Decades from now, Florida fans will still be talking about “The Shoe Game,” and you can bet the story will be just as dumb in the distant future as it was when it happened in real time.

Somehow, everything about the moment — the eerie fog that descended on the Swamp in the second half, the live SkyCam angle that ESPN resorted to in response, the mounting sense that this is really happening as a lame-duck, COVID-ravaged LSU outfit was inexplicably gifted a fresh opportunity to complete the upset of the year over a national contender — combined to create a surreal scene that will go down as an instantly indelible moment in SEC history.

The dramatic payoff came a few plays later, on a 57-yard, go-ahead field goal by Cade York that supplied the Tigers’ winning margin. But York, and possibly even the kick itself, are already footnotes in time.
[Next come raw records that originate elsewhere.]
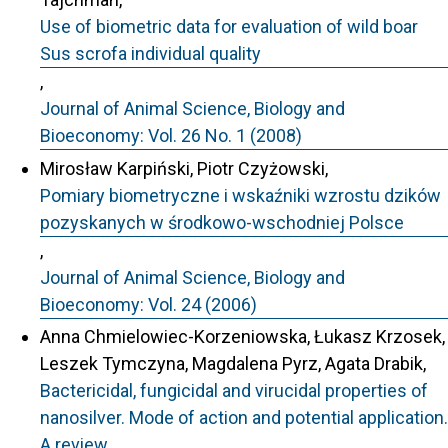
Use of biometric data for evaluation of wild boar
Sus scrofa individual quality
,
Journal of Animal Science, Biology and
Bioeconomy: Vol. 26 No. 1 (2008)
Mirosław Karpiński, Piotr Czyżowski,
Pomiary biometryczne i wskaźniki wzrostu dzików
pozyskanych w środkowo-wschodniej Polsce
,
Journal of Animal Science, Biology and
Bioeconomy: Vol. 24 (2006)
Anna Chmielowiec-Korzeniowska, Łukasz Krzosek,
Leszek Tymczyna, Magdalena Pyrz, Agata Drabik,
Bactericidal, fungicidal and virucidal properties of
nanosilver. Mode of action and potential application.
A review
The shoe will remain airborne for as long as people around to remember it.

And now …: The Monday Down South All-SEC team

Here’s my personal all-conference lineup for 2020, based strictly on my observations and opinions over the course of the season. (That is, it doesn’t reflect the observations or opinions of anyone else at Saturday Down South.) If an obviously deserving player from your favorite team didn’t make the cut, it can only be because I harbor a deep, irrational bias against him personally — especially if he happens to play quarterback, linebacker or cornerback — and certainly not because some of these decisions were tough calls between more credible candidates than the format can accommodate.

OFFENSE
Quarterback: Mac Jones • Alabama
Running Back: Najee Harris • Alabama
Running Back: Kevin Harris • South Carolina
All-Purpose: Kadarius Toney • Florida
Wide Receiver: DeVonta Smith • Alabama
Wide Receiver: Elijah Moore • Ole Miss
Tight End: Kyle Pitts • Florida
Line (T): Stone Forsythe • Florida
Line (T): Darian Kinnard • Kentucky
Line (G): Ben Cleveland • Georgia
Line (G): Kenyon Green • Texas A&M
Line (C): Landon Dickerson • Alabama

Honorable Mention: QB: Kyle Trask, (Florida); Matt Corral (Ole Miss) … RB: Tank Bigsby (Auburn); Larry Rountree III (Missouri); Eric Gray (Tennessee); Isaiah Spiller (Texas A&M); Ainias Smith (Texas A&M) … WR: John Metchie III (Alabama); Treylon Burks (Arkansas); Seth Williams (Auburn); Terrace Marshall Jr. (LSU) … TE: Kenny Yeboah (Ole Miss); Jalen Wydermyer (Texas A&M) … OL: Alex Leatherwood (Alabama); Evan Neal (Alabama); Brodarious Hamm (Auburn); Trey Hill (Georgia); Drake Jackson (Kentucky); Trey Smith (Tennessee).

DEFENSE
D-Line: Christian Barmore • Alabama
D-Line: Bobby Brown III • Texas A&M
D-Line: Malik Herring • Georgia
Edge (DE): Brenton Cox Jr. • Florida
Edge (OLB): Azeez Ojulari • Georgia
Linebacker: Nick Bolton • Missouri
Linebacker: Grant Morgan • Arkansas
Cornerback: Patrick Surtain II • Alabama
Cornerback: Kaiir Elam • Florida
Cornerback: Elias Ricks • LSU
Safety: Jalen Catalon • Arkansas
Safety: Smoke Monday • Auburn

HONORABLE MENTION: DL: Zachary Carter (Florida); Ali Gaye (LSU); Kingsley Enagbare (South Carolina); DeMarvin Leal (Texas A&M) … LB: Christopher Allen (Alabama); Will Anderson Jr. (Alabama); Christian Harris (Alabama); Bumper Pool (Arkansas); Zakoby McClain (Auburn); Owen Pappoe (Auburn); Ventrell Miller (Florida); Jamar Watson (Kentucky); Jamin Davis (Kentucky); Jabril Cox (LSU); Aaron Brule (Mississippi State); Henry To’o To’o (Tennessee); Buddy Johnson (Texas A&M) … CB: Josh Jobe (Alabama); Malachi Moore (Alabama); Roger McCreary (Auburn); Nehemiah Pritchett (Auburn); Eric Stokes (Georgia); Derek Stingley Jr. (LSU); Jaycee Horn (South Carolina); Myles Jones (Texas A&M) … S: Richard LeCounte III (Georgia); Yusuf Corker (Kentucky).

SPECIALISTS
Kicker: Cade York • LSU
Punter: Max Duffy • Kentucky
Returner (KR/PR): Kadarius Toney • Florida

HONORABLE MENTION: K: Will Reichard (Alabama); Anders Carlson (Auburn); Harrison Mevis (Missouri) … P: Zach Von Rosenberg (LSU) … KR/PR: DeVonta Smith (Alabama); Kearis Jackson (Georgia); Jerrion Ealy (Ole Miss).

Thank you for tuning in to another season of Monday Down South.